Urban legends about Judy Garland, nee Frances Gumm, get softened around the edges and the popular music of the decade leading up to her getting cast as Dorothy in "The Wizard of Oz” gets splendidly evoked in CHASING RAINBOWS: THE ROAD TO OZ in its world premiere at the Goodspeed Opera House. The book by Marc Acito, with consultation by Garland authority John Friske, dutifully acknowledges Gumm family problems like father Franks Gumm’s dalliances with men and mother Ethel's provision of pills to Judy for weight loss and stamina, but these dysfunctional aspects of the Garland history get subsumed to an inspirational story of a young girl striving for success to provide for her family and fulfill the unrealized dreams of her devoted father. The treatment certainly provides emotional thread, even interpretive truth, to Judy’s youth biography, even if the resulting book is too dense, and makes the play run long - almost two hours and forty five minutes.

▸ DATA EXCERPTS

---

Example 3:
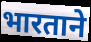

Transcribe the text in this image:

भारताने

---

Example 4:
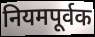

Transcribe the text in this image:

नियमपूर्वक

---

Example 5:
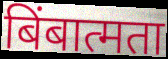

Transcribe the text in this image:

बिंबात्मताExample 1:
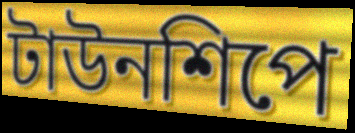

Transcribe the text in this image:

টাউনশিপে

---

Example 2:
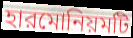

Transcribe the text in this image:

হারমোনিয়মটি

--

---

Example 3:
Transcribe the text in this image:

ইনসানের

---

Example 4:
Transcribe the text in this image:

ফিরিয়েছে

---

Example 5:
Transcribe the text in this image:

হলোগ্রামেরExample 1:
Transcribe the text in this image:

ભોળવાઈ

▸ PROBLEM DETAILS
Set down the entire theater review word for word, leaving nothing out. The material was taken from a separate source.

▸ WRITTEN REPLY
Urban legends about Judy Garland, nee Frances Gumm, get softened around the edges and the popular music of the decade leading up to her getting cast as Dorothy in "The Wizard of Oz” gets splendidly evoked in CHASING RAINBOWS: THE ROAD TO OZ in its world premiere at the Goodspeed Opera House. The book by Marc Acito, with consultation by Garland authority John Friske, dutifully acknowledges Gumm family problems like father Franks Gumm’s dalliances with men and mother Ethel's provision of pills to Judy for weight loss and stamina, but these dysfunctional aspects of the Garland history get subsumed to an inspirational story of a young girl striving for success to provide for her family and fulfill the unrealized dreams of her devoted father. The treatment certainly provides emotional thread, even interpretive truth, to Judy’s youth biography, even if the resulting book is too dense, and makes the play run long - almost two hours and forty five minutes.